In his encyclical Solicitudo Rei Socialis , John Paul II identifies democracy as a necessary condition for the development of man. He asserts the central importance of the free and responsible participation of all citizens in public life, the rule of law and the respect as well as adherence to human rights "as necessary conditions and certain guarantees of the development of every human person and of all people". He therefore speaks explicitly about the reform of unjust structures - especially in the political sphere, " in order to replace corrupt, dictatorial and authoritarian governance through those that are democratic & participatory". 

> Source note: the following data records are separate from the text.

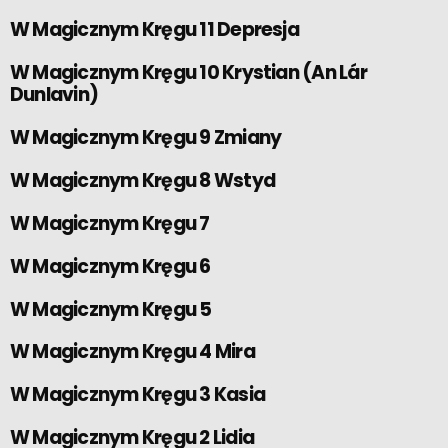
W Magicznym Kręgu 11 Depresja
W Magicznym Kręgu 10 Krystian (An Lár
Dunlavin)
W Magicznym Kręgu 9 Zmiany
W Magicznym Kręgu 8 Wstyd
W Magicznym Kręgu 7
W Magicznym Kręgu 6
W Magicznym Kręgu 5
W Magicznym Kręgu 4 Mira
W Magicznym Kręgu 3 Kasia
W Magicznym Kręgu 2 Lidia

The pontificate of John Paul II is not only characterized by his continous support for democracy, but also by his concern for democratic culture. Since the day he assumed office, the Pope has steadily addressed the conditions of legitimacy in democracies, whose first and most decisive task is the protection of the lives of all human beings, especially of the unborn and the elderly who are in need of care. The disregard of the right to life, that is manifest in abortion, euthanasia and the killing of embryos in vitro, is seen by John Paul II not merely as a scandal or symptom of a culture of death but as an expression of a crisis of democracy.  The legitimacy of every democracy rests on the acknowledgement of the dignity of all human beings, their inalienable rights, and the principle of the rule of law. Every democracy is therefore subject to limits which restrict the franchise and political majority will. Even as a secular state democracy lives from prerequisites that are beyond its capacity as guarantor. 

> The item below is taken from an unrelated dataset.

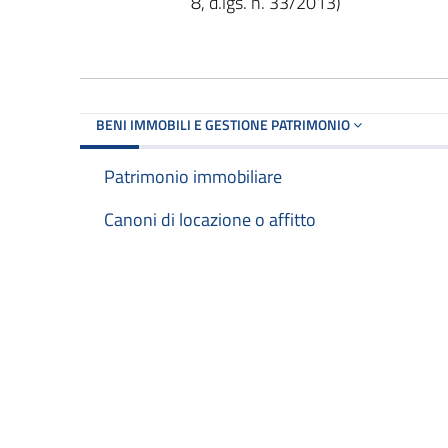
8, d.lgs. n. 33/2013)
BENI IMMOBILI E GESTIONE PATRIMONIO
Patrimonio immobiliare
Canoni di locazione o affitto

John Paul II contradicts the claim that agnosticism and relativism constitute the philosophical foundation of democracy. He asserts that a democracy without unequivocal value committments will "easily be transformed into an overt or veiled totalitarianism, as history clearly demonstrates". It is only through the reception of truth that democracies can attain the full benefit of freedom.  This is not merely the Social Doctrine of the Church but also the tenet, indeed the very ground of legitimacy of secular constitutions. Accordingly, we find that the German constitution declares human dignity as 'inviolate' [ Article 79.3 ] and confers this "off-limits status" also to fundamental Human Rights [ Article 1 ] and to the principles of democracy, the rule of law and a federal political system [ Article 20 ]. Adherence to such a perpetual, 'inviolate' status will only be possible if the corresponding democratic culture remains vibrant. The committment of the Church on behalf of the truth among humans -that is taught by Christ himself - is therefore closely connected to its committment to liberty among humans beings. The devotion of the Church to the defense of life and the proclamation of the Gospel is not the special interest of a societal pressure group, but a fostering of political freedom and responsibility of citizens. As sign and protection of the transcendence of the human person  the Church acts as s e r v a n t to democratic culture. During the 25 years of his pontificate and the 40 years since Vatican II, the Pope has attested to the confidence of the Church in man's freedom and capacity to order political life in a just way.  In so doing John Paul II has rendered a great service to democratic culture and has changed the entire world - not only in Central and Eastern Europe.